Un échec à Sète.

Il est toujours difficile, notait l'historien J. Meyer (Histoire de France, Hachette 1985, T.3), pour les créations urbanistiques, de s'insérer dans le cadre existant. Ainsi Sète, création artificielle, s'est heurtée à la concurrence de deux métropoles existantes, Bordeaux et Marseille, en cherchant à diversifier ses activités. Et, en tentant de développer une manufacture de tabac après le milieu du XVIIIè siècle, des négociants sétois échouèrent.

Les tentatives languedociennes pour diversifier et développer l'activité de Sète forment, depuis sa création (1666) jusqu'à la fin du XVIIIè siècle, une liste de déconvenues. Le regretté professeur Dermigny, sur la foi des rapports officiels, incriminait le manque d'esprit d'entreprise des Languedociens (Esquisse de l'histoire d'un port). Selon lui, "Les Languedociens entreprenants sur le plan maritime, c'est de préférence hors du Languedoc qu'on les rencontre", à Bordeaux et surtout à Marseille. La cité phocéenne veille jalousement sur le respect de son monopole du commerce avec le Levant et, par Agde, concurrence directement la création de Louis XIV. Quant à la concurrence de Bordeaux, elle fit échouer les tentatives d'établissement de lignes vers l'Amérique et les Antilles. Le milieu du XVIIIè siècle vit l'échec du raffinage du sucre. Or, l'entreprise Tinel à peine liquidée en 1750, quatre négociants sétois (Bresson, Ratyé, Mercier et Coulet frères) s'associent pour installer une manufacture de tabac dans les locaux de l'ancienne raffinerie (à peu près sur l'emplacement des halles actuelles).

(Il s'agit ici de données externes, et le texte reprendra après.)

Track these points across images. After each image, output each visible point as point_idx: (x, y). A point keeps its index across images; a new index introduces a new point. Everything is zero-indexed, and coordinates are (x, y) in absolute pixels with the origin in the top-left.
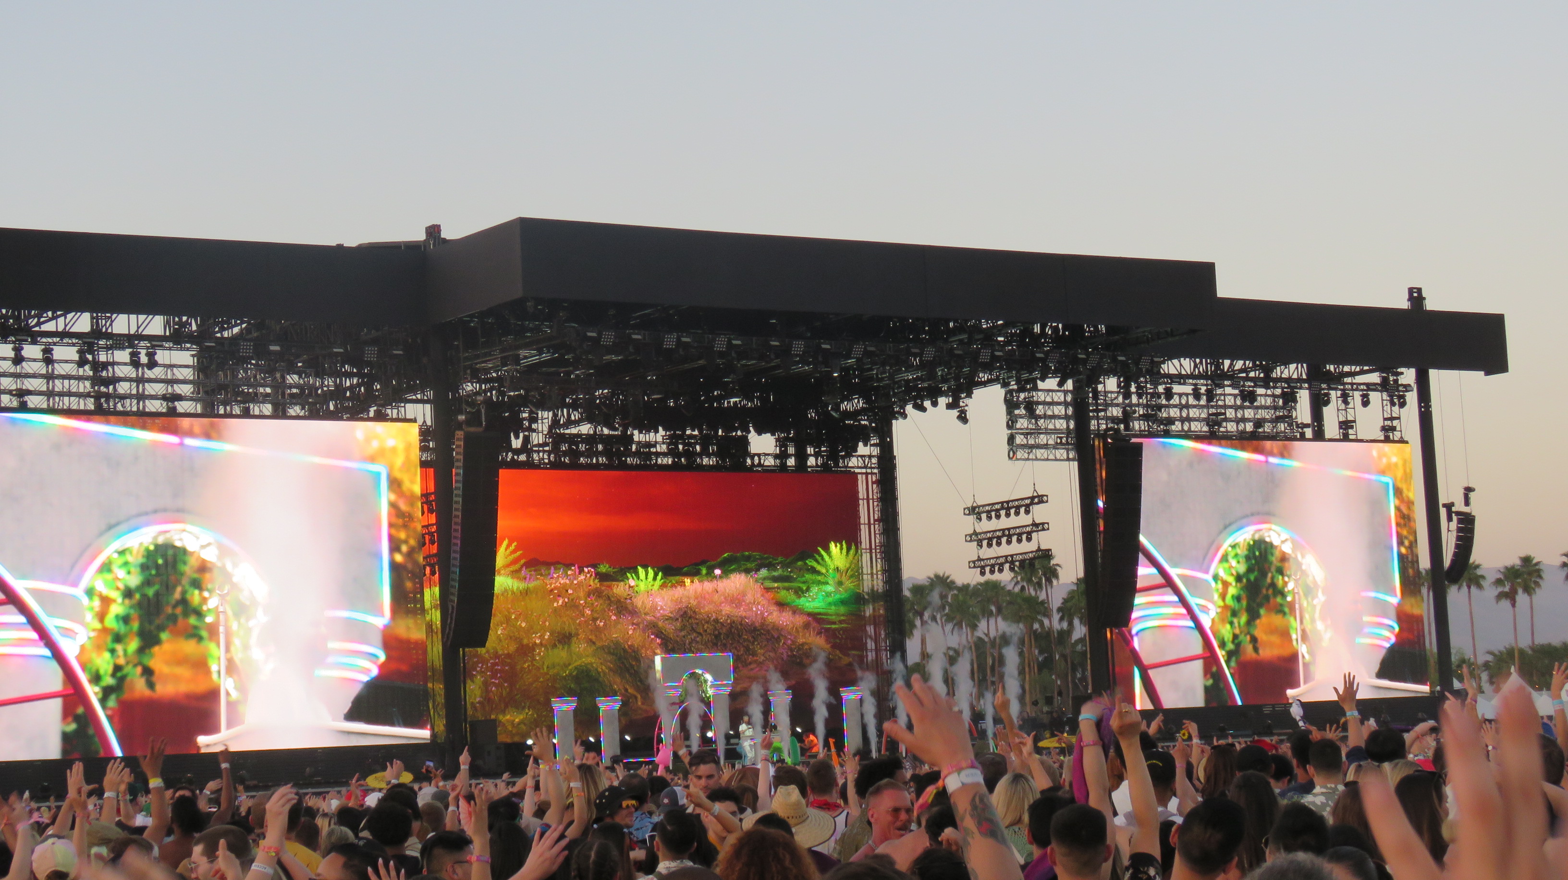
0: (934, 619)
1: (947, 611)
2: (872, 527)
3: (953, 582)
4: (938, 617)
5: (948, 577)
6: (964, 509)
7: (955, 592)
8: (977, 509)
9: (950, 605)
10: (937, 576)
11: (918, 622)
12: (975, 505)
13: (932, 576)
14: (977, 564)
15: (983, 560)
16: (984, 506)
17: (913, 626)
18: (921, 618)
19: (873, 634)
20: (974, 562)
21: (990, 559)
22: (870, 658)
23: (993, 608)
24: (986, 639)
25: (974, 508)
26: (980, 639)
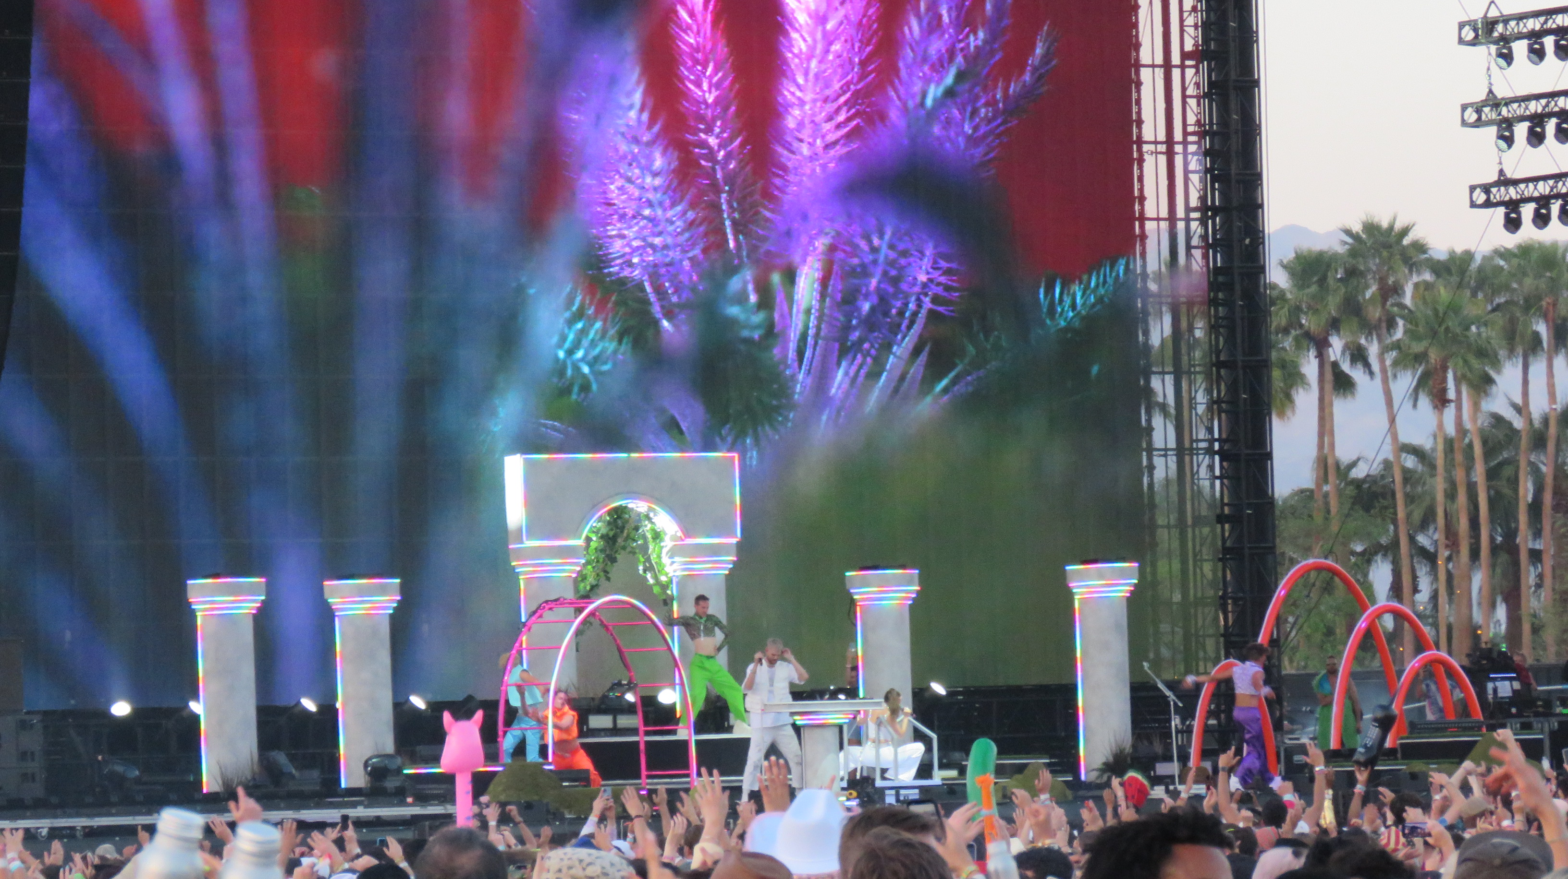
0: (1359, 356)
1: (1399, 334)
2: (1176, 73)
3: (1420, 247)
4: (1373, 350)
5: (1405, 231)
6: (1461, 26)
7: (1428, 276)
8: (1500, 28)
9: (1410, 317)
10: (1371, 228)
11: (1310, 367)
12: (1493, 13)
13: (1357, 228)
14: (1498, 194)
15: (1515, 182)
16: (1521, 17)
17: (1294, 377)
18: (1321, 356)
19: (1171, 400)
20: (1486, 189)
21: (1535, 180)
22: (1159, 474)
23: (1542, 328)
24: (1518, 423)
25: (1490, 25)
26: (1498, 420)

Après tant d'échecs, ils manifestaient un bel esprit d'entreprise.

Le Tabac, Feuilles De Tabac

En 1751, le tabac arrive de Virginie par le relais de la métropole britannique, principalement par les ports de Whitehaven, Ayr et Glasgow. Et Sète va nouer des liens spirituels avec l'Amérique. Les autorités languedociennes sont en contact avec Benjamin Franklin. Les idéaux proclamés par les révoltés contre la couronne anglaise diffusent dans la bourgeoisie. A tel point qu'en 1782 est créée la loge maçonnique des Amis fidèles des Treize Etats Unis. A Sète, on avait fêté la victoire de Yorktown (1781) avec Te Deum et feu d'artifice. Victoire morale qui se doublait de l'ouverture d'un marché à l'échelle continentale.

La manufacture semble prendre son essor. Elle "occupe 300 ouvriers et fournit les bureaux de Lyon et les provinces voisines du Rhône". L'entreprise résiste à un incendie et aux plaintes des Sétois relatives aux fumées et odeurs provoquées par le brûlage des rebuts. Les lettres de protestation s'accumulent sur le bureau du maire. Par ailleurs, les ouvriers à la manufacture sont mal payés : un ouvrier ne gagne que 18 sous (une bonne journée de travail est payée 1 livre, soit 20 sous). Les autres employés (femmes, enfants) encore moins. Mais des difficultés apparaissent dans l'écoulement des produits. L'entreprise a 100 000 tonnes en stock.

Et, à Marseille, on sature le marché, on casse les prix. La ligue du tabac décline, de même que l'activité de la manufacture. Peu à peu, elle cesse ses activités. Ses locaux ont été transformés en caserne en 1795.